According to the power producer’s managing director Eddy Njoroge, the concerns of the regulator were well addressed to allow the system to go into operation on Monday morning.

Not enough

“We managed to address the few concerns that the CMA raised and agreed that some were not enough to stop the automated trading of the bonds,” Mr Njoroge told journalists at the sides of the listing ceremony in Nairobi.

The bond attracted applications for Sh26.6 billion against a target of Sh15 billion.

However, the firm is exercising a greenshoe option of Sh10 billion that will see it absorb a total of Sh25 billion.

Prime Minister Raila Odinga and Finance minister Uhuru Kenyatta who attended the event at the Nairobi Stock Exchange, underscored the deepening of Kenya’s debt capital market.

“The results clearly show that we can raise most of the funds needed to realise the goals of Vision 2030 through our own capital markets,” said Mr Odinga.

The failure to trade through the ATS could have been a low point to the bond offer as it was one of its key selling points.

CMA chief executive Stella Kilonzo said that they approved the system after the issues they had raised were met.

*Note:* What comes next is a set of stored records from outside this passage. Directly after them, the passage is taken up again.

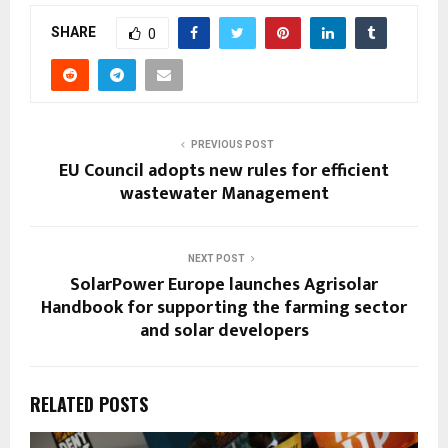
SHARE
0
PREVIOUS POST
EU Council adopts new rules for efficient
wastewater Management
NEXT POST
SolarPower Europe launches Agrisolar
Handbook for supporting the farming sector
and solar developers
RELATED POSTS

The NSE, Central Depository Settlement Corporation and the Central Bank of Kenya were to be involved in the execution of the automated trading of the bonds.

Among the issues that the market regulator had raised were on service level agreement, trading procedures, project implementation, fee structure and the price list.

The authority had further noted that these requirements were to be endorsed by the various boards of directors before the system came to life.

On Monday there were claims that the system was not up to task.